- **Exercise brief**
In your copy, include no images, and write out every entry below exactly as it stands.
=== Data ===
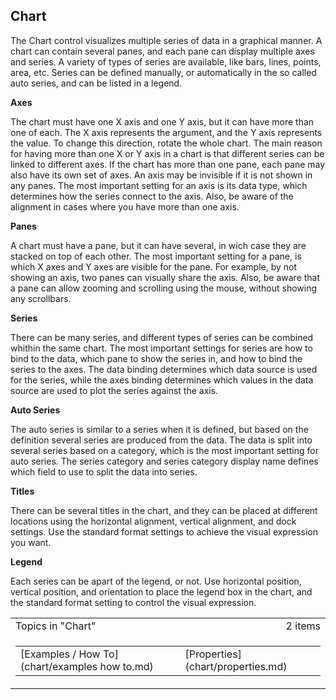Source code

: ## Chart

The Chart control visualizes multiple series of data in a graphical manner. A chart can contain several panes, and each pane can display multiple axes and series. A variety of types of series are available, like bars, lines, points, area, etc. Series can be defined manually, or automatically in the so called auto series, and can be listed in a legend.

**Axes**

The chart must have one X axis and one Y axis, but it can have more than one of each. The X axis represents the argument, and the Y axis represents the value. To change this direction, rotate the whole chart. The main reason for having more than one X or Y axis in a chart is that different series can be linked to different axes. If the chart has more than one pane, each pane may also have its own set of axes. An axis may be invisible if it is not shown in any panes. The most important setting for an axis is its data type, which determines how the series connect to the axis. Also, be aware of the alignment in cases where you have more than one axis.

**Panes**

A chart must have a pane, but it can have several, in wich case they are stacked on top of each other. The most important setting for a pane, is which X axes and Y axes are visible for the pane. For example, by not showing an axis, two panes can visually share the axis. Also, be aware that a pane can allow zooming and scrolling using the mouse, without showing any scrollbars.

**Series**

There can be many series, and different types of series can be combined whithin the same chart. The most important settings for series are how to bind to the data, which pane to show the series in, and how to bind the series to the axes. The data binding determines which data source is used for the series, while the axes binding determines which values in the data source are used to plot the series against the axis.

**Auto Series**

The auto series is similar to a series when it is defined, but based on the definition several series are produced from the data. The data is split into several series based on a category, which is the most important setting for auto series. The series category and series category display name defines which field to use to split the data into series.

**Titles**

There can be several titles in the chart, and they can be placed at different locations using the horizontal alignment, vertical alignment, and dock settings. Use the standard format settings to achieve the visual expression you want.

**Legend**

Each series can be apart of the legend, or not. Use horizontal position, vertical position, and orientation to place the legend box in the chart, and the standard format setting to control the visual expression.

<table cellpadding="0" cellspacing="0" width="100%" class="cdclvSuggestTable">

<tbody>

<tr>

<td width="100%" class="cdclvSuggestTitle">Topics in "Chart"</td>

<td class="cdclvSuggestTitle"><nobr>2 items</nobr></td>

</tr>

<tr>

<td class="cdclvCategoryCont" colspan="2">

<table cellpadding="0" cellspacing="0" width="100%">

<tbody>

<tr>

<td valign="top" class="cdclvCategoryCol1">[Examples / How To](chart/examples  how to.md)</td>

<td valign="top" class="cdclvCategoryCol2">[Properties](chart/properties.md)</td>

</tr>

</tbody>

</table>

</td>

</tr>

</tbody>

</table>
===
- **Output of the exercise**
Source code

: ## Chart

The Chart control visualizes multiple series of data in a graphical manner. A chart can contain several panes, and each pane can display multiple axes and series. A variety of types of series are available, like bars, lines, points, area, etc. Series can be defined manually, or automatically in the so called auto series, and can be listed in a legend.

**Axes**

The chart must have one X axis and one Y axis, but it can have more than one of each. The X axis represents the argument, and the Y axis represents the value. To change this direction, rotate the whole chart. The main reason for having more than one X or Y axis in a chart is that different series can be linked to different axes. If the chart has more than one pane, each pane may also have its own set of axes. An axis may be invisible if it is not shown in any panes. The most important setting for an axis is its data type, which determines how the series connect to the axis. Also, be aware of the alignment in cases where you have more than one axis.

**Panes**

A chart must have a pane, but it can have several, in wich case they are stacked on top of each other. The most important setting for a pane, is which X axes and Y axes are visible for the pane. For example, by not showing an axis, two panes can visually share the axis. Also, be aware that a pane can allow zooming and scrolling using the mouse, without showing any scrollbars.

**Series**

There can be many series, and different types of series can be combined whithin the same chart. The most important settings for series are how to bind to the data, which pane to show the series in, and how to bind the series to the axes. The data binding determines which data source is used for the series, while the axes binding determines which values in the data source are used to plot the series against the axis.

**Auto Series**

The auto series is similar to a series when it is defined, but based on the definition several series are produced from the data. The data is split into several series based on a category, which is the most important setting for auto series. The series category and series category display name defines which field to use to split the data into series.

**Titles**

There can be several titles in the chart, and they can be placed at different locations using the horizontal alignment, vertical alignment, and dock settings. Use the standard format settings to achieve the visual expression you want.

**Legend**

Each series can be apart of the legend, or not. Use horizontal position, vertical position, and orientation to place the legend box in the chart, and the standard format setting to control the visual expression.

<table cellpadding="0" cellspacing="0" width="100%" class="cdclvSuggestTable">

<tbody>

<tr>

<td width="100%" class="cdclvSuggestTitle">Topics in "Chart"</td>

<td class="cdclvSuggestTitle"><nobr>2 items</nobr></td>

</tr>

<tr>

<td class="cdclvCategoryCont" colspan="2">

<table cellpadding="0" cellspacing="0" width="100%">

<tbody>

<tr>

<td valign="top" class="cdclvCategoryCol1">[Examples / How To](chart/examples  how to.md)</td>

<td valign="top" class="cdclvCategoryCol2">[Properties](chart/properties.md)</td>

</tr>

</tbody>

</table>

</td>

</tr>

</tbody>

</table>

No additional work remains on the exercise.